Differential susceptibility of pediatric sarcoma cells to oncolysis by conditionally replication-competent herpes simplex viruses

Purpose: Attenuated viruses derived from herpes simplex virus (HSV) type I that kill tumor cells (oncolysis) are currently in clinical trials for selected cancers, primarily carcinomas and gliomas. The authors sought to determine if pediatric sarcoma cells are also sensitive to HSV-mediated oncolysis. Materials and Methods: The authors tested a panel of ten cell lines derived from rhabdomyosarcoma, osteosarcoma, Ewing sarcoma, and a secondary malignant fibrous histiocytoma for survival after exposure to attenuated HSV vectors. The viruses used included NV1020, haploid for the neurovirulence gene ICP34.5, and G207, deleted for both ICP34.5 and ribonucleotide reductase but expressing the beta-galactosidase reporter gene. G207 transduction was determined by measuring beta-galactosidase expression. Results: Sarcoma cells differed in their sensitivity to viral oncolysis but were relatively consistent by histologic type. Rhabdomyosarcoma and malignant fibrous histiocytoma cells were most sensitive while osteosarcoma cells were intermediately sensitive to oncolysis by both HSV recombinants. Although Ewing sarcoma cells showed efficient viral entry and gene transfer, these cells were the least susceptible to oncolysis by HSV. Conclusions: Conditionally replication-competent HSV-derived vectors may be useful for the treatment of rhabdomyosarcoma and osteosarcoma, but may not be as efficacious for treating Ewing sarcoma until the mechanism of resistance is defined and circumvented.

### Supplied records

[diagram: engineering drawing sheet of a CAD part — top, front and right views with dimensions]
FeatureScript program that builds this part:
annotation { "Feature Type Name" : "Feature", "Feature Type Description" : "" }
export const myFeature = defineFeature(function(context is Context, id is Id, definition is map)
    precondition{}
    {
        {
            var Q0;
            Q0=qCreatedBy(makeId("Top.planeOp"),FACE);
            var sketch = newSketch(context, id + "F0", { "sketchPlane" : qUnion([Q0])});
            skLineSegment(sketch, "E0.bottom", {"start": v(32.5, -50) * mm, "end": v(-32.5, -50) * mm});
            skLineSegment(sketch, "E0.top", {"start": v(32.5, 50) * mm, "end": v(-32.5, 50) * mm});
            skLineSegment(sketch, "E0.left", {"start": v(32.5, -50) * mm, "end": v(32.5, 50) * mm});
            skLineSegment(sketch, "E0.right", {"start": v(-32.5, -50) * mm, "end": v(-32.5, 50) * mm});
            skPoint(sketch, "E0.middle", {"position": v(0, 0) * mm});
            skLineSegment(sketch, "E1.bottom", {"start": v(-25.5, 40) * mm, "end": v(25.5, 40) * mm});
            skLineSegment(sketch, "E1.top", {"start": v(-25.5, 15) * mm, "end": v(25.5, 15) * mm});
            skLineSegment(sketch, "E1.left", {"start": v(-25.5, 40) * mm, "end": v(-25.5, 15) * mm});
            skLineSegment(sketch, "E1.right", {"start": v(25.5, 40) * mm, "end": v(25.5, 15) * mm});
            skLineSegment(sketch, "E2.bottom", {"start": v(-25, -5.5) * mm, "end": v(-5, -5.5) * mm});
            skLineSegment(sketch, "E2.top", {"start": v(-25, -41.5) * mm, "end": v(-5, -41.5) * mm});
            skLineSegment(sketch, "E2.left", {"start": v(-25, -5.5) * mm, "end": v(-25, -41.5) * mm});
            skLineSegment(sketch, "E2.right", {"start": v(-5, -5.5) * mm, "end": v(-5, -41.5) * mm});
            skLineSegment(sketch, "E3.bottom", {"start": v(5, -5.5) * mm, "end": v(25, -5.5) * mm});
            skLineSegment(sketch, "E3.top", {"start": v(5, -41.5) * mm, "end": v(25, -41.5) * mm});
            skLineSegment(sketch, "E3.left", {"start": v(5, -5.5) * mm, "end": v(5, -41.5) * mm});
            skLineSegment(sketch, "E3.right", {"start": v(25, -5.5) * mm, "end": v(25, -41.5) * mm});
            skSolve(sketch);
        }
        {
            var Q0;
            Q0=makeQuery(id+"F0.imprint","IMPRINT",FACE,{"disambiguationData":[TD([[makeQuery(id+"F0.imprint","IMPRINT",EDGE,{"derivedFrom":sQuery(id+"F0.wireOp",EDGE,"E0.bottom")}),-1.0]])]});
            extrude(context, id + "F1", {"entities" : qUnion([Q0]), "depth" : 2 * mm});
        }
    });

### Your instructions
Please list every tumor type from which, according to the sarcoma oncolysis abstract, the ten tested cell lines were derived.

### Response to this task
Rhabdomyosarcoma
Osteosarcoma
Ewing sarcoma
Secondary malignant fibrous histiocytoma